### WRITTEN REQUEST
Set down everything from the line containing "name author: (Steud.) Hitchc." down to the line containing "collector number: 1230" in the records below, including both of those lines. Copy each line with no changes.

### Dataset records
· · · · ·

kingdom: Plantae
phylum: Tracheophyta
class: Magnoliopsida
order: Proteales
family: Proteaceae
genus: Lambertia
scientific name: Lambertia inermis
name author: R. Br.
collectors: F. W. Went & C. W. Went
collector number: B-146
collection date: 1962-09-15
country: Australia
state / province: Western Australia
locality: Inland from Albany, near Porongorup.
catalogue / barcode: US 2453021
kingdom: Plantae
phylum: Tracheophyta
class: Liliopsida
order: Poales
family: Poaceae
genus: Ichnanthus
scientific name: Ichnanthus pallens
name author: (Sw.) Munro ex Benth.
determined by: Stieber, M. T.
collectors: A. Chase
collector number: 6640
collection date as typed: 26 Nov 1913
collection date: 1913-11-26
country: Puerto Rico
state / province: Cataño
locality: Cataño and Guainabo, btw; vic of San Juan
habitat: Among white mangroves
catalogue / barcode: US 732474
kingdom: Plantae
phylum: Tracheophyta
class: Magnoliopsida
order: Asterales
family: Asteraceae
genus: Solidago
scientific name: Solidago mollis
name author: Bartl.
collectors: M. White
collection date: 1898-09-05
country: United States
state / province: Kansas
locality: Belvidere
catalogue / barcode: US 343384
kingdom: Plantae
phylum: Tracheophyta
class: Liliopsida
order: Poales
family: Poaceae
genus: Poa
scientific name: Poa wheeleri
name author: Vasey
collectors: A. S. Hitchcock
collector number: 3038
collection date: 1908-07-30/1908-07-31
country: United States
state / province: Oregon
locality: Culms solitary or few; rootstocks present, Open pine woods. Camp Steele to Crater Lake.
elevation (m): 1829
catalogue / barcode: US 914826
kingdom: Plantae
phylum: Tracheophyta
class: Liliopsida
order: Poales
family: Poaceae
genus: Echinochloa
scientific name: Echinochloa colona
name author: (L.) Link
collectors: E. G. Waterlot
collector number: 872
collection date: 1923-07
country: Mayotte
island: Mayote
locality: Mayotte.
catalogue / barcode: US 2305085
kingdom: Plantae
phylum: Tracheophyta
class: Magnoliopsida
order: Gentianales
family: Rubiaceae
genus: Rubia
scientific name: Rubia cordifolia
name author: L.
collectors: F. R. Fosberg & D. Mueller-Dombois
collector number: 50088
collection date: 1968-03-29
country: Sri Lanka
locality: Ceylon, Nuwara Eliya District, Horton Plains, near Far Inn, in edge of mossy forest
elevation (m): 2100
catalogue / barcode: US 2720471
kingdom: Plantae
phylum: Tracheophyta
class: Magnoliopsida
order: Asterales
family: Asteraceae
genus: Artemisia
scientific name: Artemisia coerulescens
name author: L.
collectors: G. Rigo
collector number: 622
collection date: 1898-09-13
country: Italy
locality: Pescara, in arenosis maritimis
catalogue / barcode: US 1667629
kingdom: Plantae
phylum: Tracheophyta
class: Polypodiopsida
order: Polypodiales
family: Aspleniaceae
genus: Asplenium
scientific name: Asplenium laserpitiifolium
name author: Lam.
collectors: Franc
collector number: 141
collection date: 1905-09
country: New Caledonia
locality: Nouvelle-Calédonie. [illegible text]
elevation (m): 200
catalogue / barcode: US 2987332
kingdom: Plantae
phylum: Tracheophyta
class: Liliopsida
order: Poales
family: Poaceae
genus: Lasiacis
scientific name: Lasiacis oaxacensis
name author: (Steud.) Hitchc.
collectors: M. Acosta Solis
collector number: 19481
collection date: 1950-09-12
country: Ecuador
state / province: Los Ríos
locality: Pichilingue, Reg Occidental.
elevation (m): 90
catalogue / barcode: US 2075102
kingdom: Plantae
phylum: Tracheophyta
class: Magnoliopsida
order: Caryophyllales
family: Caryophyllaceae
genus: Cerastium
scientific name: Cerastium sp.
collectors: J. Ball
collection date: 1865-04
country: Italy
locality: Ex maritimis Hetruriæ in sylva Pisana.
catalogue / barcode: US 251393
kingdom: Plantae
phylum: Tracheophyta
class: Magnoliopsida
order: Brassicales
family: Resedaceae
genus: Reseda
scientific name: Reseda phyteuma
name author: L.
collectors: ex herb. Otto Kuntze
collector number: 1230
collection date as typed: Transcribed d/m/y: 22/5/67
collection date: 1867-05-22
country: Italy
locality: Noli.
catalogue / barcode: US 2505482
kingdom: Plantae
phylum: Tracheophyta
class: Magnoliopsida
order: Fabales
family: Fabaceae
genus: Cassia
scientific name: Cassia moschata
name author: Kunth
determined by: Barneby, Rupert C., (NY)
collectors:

· · · · ·

### OUTPUT OF THE TASK
name author: (Steud.) Hitchc.
collectors: M. Acosta Solis
collector number: 19481
collection date: 1950-09-12
country: Ecuador
state / province: Los Ríos
locality: Pichilingue, Reg Occidental.
elevation (m): 90
catalogue / barcode: US 2075102
kingdom: Plantae
phylum: Tracheophyta
class: Magnoliopsida
order: Caryophyllales
family: Caryophyllaceae
genus: Cerastium
scientific name: Cerastium sp.
collectors: J. Ball
collection date: 1865-04
country: Italy
locality: Ex maritimis Hetruriæ in sylva Pisana.
catalogue / barcode: US 251393
kingdom: Plantae
phylum: Tracheophyta
class: Magnoliopsida
order: Brassicales
family: Resedaceae
genus: Reseda
scientific name: Reseda phyteuma
name author: L.
collectors: ex herb. Otto Kuntze
collector number: 1230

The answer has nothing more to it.